West-Life will provide a Virtual Research Environment (VRE) for structural biologists across Europe with users ranging from PhD students to professors. The raw data will be acquired at experimental facilities, and then a series of processing steps will create new data files, leading to the final Protein Data Bank (PDB) file. Larger experimental facilities already have arrangements for storing data, and this is the only possible approach where the technique produces large amounts of data. Smaller facilities will benefit from being able to use EUDAT services.

The Scientific Challenge

The user community consists of a few thousand scientists. Structural biologists used to identify themselves by their preferred technique (as “crystallographers“, “electron microscopists” etc). Increasingly, they are targeting larger macromolecular complexes, so research projects now must combine several techniques, at the same time data management and processing are becoming more complex.

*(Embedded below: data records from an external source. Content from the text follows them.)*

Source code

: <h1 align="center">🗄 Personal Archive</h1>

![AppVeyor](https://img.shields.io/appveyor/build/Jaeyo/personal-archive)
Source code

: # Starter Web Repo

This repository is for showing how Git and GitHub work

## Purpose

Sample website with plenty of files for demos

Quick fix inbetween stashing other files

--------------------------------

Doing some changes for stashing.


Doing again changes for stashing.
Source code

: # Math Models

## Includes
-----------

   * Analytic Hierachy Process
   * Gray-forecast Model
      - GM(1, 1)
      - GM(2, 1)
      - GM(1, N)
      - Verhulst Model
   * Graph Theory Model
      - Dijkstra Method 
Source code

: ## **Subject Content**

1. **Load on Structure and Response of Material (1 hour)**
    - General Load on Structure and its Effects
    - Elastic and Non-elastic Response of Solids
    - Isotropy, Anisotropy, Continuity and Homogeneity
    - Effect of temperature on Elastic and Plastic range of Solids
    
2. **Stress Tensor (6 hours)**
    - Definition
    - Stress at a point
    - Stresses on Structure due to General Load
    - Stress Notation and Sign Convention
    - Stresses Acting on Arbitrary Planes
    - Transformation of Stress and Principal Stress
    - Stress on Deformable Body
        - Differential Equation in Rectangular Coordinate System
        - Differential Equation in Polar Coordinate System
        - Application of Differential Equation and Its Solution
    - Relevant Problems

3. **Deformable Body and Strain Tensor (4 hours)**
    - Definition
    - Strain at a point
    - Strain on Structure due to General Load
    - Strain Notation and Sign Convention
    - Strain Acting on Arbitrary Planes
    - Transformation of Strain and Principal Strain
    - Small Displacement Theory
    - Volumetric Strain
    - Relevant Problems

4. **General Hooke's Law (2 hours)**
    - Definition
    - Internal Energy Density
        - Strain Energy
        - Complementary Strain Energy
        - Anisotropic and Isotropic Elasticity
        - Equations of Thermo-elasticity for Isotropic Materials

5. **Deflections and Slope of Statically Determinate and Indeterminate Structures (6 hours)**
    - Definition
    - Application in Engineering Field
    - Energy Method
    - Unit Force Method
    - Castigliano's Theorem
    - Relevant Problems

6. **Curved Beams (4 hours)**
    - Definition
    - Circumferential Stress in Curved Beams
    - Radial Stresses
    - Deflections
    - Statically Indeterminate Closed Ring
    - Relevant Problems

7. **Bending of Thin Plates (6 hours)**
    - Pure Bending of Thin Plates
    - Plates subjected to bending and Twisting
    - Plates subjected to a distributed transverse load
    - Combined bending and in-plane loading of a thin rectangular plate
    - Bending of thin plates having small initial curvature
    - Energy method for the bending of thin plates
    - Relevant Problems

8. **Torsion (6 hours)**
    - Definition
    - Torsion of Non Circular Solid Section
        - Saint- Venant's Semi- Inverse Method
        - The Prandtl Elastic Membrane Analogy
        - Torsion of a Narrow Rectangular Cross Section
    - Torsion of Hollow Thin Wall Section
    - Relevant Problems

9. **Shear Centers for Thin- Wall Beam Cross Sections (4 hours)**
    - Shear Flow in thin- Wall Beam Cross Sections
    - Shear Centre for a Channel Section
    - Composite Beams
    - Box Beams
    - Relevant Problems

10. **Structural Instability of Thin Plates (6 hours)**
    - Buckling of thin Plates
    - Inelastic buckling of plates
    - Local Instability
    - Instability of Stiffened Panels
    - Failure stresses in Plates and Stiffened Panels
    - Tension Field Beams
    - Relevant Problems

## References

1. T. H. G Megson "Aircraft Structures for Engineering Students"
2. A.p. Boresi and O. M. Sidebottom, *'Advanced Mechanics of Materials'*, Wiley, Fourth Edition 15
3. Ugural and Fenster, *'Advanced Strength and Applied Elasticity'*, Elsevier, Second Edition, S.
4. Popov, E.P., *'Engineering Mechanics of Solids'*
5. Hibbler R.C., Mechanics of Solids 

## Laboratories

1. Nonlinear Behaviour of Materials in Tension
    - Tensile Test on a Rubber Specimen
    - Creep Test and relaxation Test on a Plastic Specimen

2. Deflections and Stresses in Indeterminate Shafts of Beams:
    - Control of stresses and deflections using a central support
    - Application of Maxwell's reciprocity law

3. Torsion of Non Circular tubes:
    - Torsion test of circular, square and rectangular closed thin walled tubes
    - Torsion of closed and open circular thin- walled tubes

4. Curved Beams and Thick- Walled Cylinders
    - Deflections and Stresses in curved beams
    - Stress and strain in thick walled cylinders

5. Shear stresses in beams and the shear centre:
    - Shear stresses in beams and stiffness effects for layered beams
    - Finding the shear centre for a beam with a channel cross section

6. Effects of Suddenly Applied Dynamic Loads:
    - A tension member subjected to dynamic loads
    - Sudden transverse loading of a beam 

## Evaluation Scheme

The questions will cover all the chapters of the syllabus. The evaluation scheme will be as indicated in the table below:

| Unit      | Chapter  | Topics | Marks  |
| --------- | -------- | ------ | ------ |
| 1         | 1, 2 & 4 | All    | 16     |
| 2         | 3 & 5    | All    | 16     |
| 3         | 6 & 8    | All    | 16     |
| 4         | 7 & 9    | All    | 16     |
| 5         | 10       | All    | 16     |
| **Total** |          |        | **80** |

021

There is a lot of value in being able to store metadata about the provenance of data (“this file was created by processing those files, using that program with these keywords”). The standard ontology PROV-O expresses most of what this community needs.

Who benefits and how?

his pilot is of benefit to researchers in Structural Biology looking for multiple experimental and computational techniques and visiting multiple experimental facilities/infrastructures to collect their data. The importance of using an integrated approach has been recognized by the foundation of Instruct, an ESFRI Research Infrastructure for integrated structural biology in Europe.

To tackle the complexity issues in structural biology, including spatial relationships on the cellular scale and time resolved structural transitions, structural biologists often need to use complementary techniques in which they are less expert.

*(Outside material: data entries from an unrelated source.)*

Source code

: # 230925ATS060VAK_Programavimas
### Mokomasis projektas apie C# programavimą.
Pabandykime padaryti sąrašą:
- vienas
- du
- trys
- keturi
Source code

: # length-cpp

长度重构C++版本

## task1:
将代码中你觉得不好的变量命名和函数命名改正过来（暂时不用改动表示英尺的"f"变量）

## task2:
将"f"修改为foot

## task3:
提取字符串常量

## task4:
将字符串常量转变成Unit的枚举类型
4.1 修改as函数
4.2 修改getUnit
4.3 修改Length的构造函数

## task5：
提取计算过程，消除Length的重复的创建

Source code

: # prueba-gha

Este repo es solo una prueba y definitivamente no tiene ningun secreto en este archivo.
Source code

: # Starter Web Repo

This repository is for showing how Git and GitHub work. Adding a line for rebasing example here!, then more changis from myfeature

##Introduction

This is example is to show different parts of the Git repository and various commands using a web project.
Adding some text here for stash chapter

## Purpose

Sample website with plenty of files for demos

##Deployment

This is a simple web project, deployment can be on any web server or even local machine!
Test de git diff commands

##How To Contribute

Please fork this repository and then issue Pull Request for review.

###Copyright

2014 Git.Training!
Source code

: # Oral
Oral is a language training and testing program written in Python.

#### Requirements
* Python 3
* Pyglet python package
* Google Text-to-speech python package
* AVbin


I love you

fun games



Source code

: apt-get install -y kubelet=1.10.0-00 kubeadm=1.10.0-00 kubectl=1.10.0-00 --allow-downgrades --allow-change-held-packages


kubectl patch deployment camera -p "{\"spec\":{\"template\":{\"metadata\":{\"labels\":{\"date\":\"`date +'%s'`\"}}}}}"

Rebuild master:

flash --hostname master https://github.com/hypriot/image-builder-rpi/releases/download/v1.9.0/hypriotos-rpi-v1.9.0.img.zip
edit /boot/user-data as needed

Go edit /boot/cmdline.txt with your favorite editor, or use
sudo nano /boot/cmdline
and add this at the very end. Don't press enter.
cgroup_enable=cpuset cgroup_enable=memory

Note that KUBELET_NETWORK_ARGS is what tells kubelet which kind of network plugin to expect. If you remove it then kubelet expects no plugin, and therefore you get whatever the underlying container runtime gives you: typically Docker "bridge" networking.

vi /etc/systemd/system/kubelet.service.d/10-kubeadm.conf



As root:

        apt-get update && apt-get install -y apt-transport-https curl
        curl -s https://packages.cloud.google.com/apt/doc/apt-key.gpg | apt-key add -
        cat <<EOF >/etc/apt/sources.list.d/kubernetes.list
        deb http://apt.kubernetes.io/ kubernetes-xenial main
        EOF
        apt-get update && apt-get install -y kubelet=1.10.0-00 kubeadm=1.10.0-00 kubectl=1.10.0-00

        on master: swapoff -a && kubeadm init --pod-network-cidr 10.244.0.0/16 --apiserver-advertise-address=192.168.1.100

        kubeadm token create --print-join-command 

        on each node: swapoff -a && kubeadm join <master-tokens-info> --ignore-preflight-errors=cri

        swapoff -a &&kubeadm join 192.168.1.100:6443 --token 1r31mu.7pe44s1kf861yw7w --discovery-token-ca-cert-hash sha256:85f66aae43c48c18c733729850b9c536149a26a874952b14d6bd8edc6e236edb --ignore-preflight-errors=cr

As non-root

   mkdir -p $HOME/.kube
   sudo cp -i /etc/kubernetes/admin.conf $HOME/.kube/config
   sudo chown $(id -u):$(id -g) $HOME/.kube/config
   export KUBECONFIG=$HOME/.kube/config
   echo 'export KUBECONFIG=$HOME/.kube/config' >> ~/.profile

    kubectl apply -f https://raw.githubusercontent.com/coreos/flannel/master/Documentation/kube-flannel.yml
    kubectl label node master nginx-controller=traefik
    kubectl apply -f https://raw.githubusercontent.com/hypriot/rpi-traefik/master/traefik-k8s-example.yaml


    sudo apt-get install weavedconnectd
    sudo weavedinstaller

There are some technique-specific pipelines that are largely automated for data analysis and/or structure determination, but little is available in terms of automated pipelines to handle integrated datasets. Integrated management of structural biology data from different techniques is lacking altogether. So, enhancing the capabilities of the e-infrastructure available to structural biologists and supporting continued development of computational approaches will be critical in supporting continued growth in their ambition and productivity.

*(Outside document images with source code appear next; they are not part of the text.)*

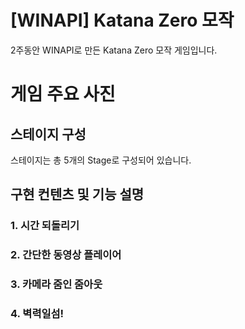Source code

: # [WINAPI] Katana Zero 모작
2주동안 WINAPI로 만든 Katana Zero 모작 게임입니다.

# 게임 주요 사진
## 스테이지 구성
스테이지는 총 5개의 Stage로 구성되어 있습니다.

## 구현 컨텐츠 및 기능 설명
### 1. 시간 되돌리기


### 2. 간단한 동영상 플레이어


### 3. 카메라 줌인 줌아웃


### 4. 벽력일섬!
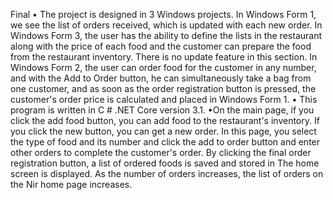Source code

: Final
• The project is designed in 3 Windows projects. In Windows Form 1, we see the list of orders received, which is updated with each new order. In Windows Form 3, the user has the ability to define the lists in the restaurant along with the price of each food and the customer can prepare the food from the restaurant inventory. There is no update feature in this section. In Windows Form 2, the user can order food for the customer in any number, and with the Add to Order button, he can simultaneously take a bag from one customer, and as soon as the order registration button is pressed, the customer's order price is calculated and placed in Windows Form 1.
• This program is written in C # .NET Core version 3.1.
•On the main page, if you click the add food button, you can add food to the restaurant's inventory. If you click the new button, you can get a new order. In this page, you select the type of food and its number and click the add to order button and enter other orders to complete the customer's order. By clicking the final order registration button, a list of ordered foods is saved and stored in The home screen is displayed. As the number of orders increases, the list of orders on the Nir home page increases.
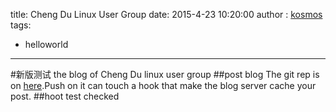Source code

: title: Cheng Du Linux User Group
date: 2015-4-23 10:20:00
author : [kosmos](https://github.com/kosmosR2/chengduLUG)
tags:
- helloworld
---

#新版测试
the blog of Cheng Du linux user group
##post blog
The git rep is on [here](https://github.com/kosmosR2/chengduLUG.git).Push on it can touch a hook that make the blog server cache your post.
##hoot test
checked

To facilitate both the integration of Structural Biology techniques and the collaborative efforts which will be required to tackle health challenges, there is a strong need for off-the-shelf e-Science solutions providing for high profile projects as well as the long tail of research. These e-Infrastructure solutions for open data sharing, user-friendly access to complex software solutions and computational resources, all of which should be gathered into a virtual research environment, to boost the research output.

Preliminary Results

The single deployment scenario is now implemented (as well as a connection to EUDAT’s B2DROP the synchronisation and exchange service for unpublished research data service), while the integration with the West-life portal will be addressed in further releases.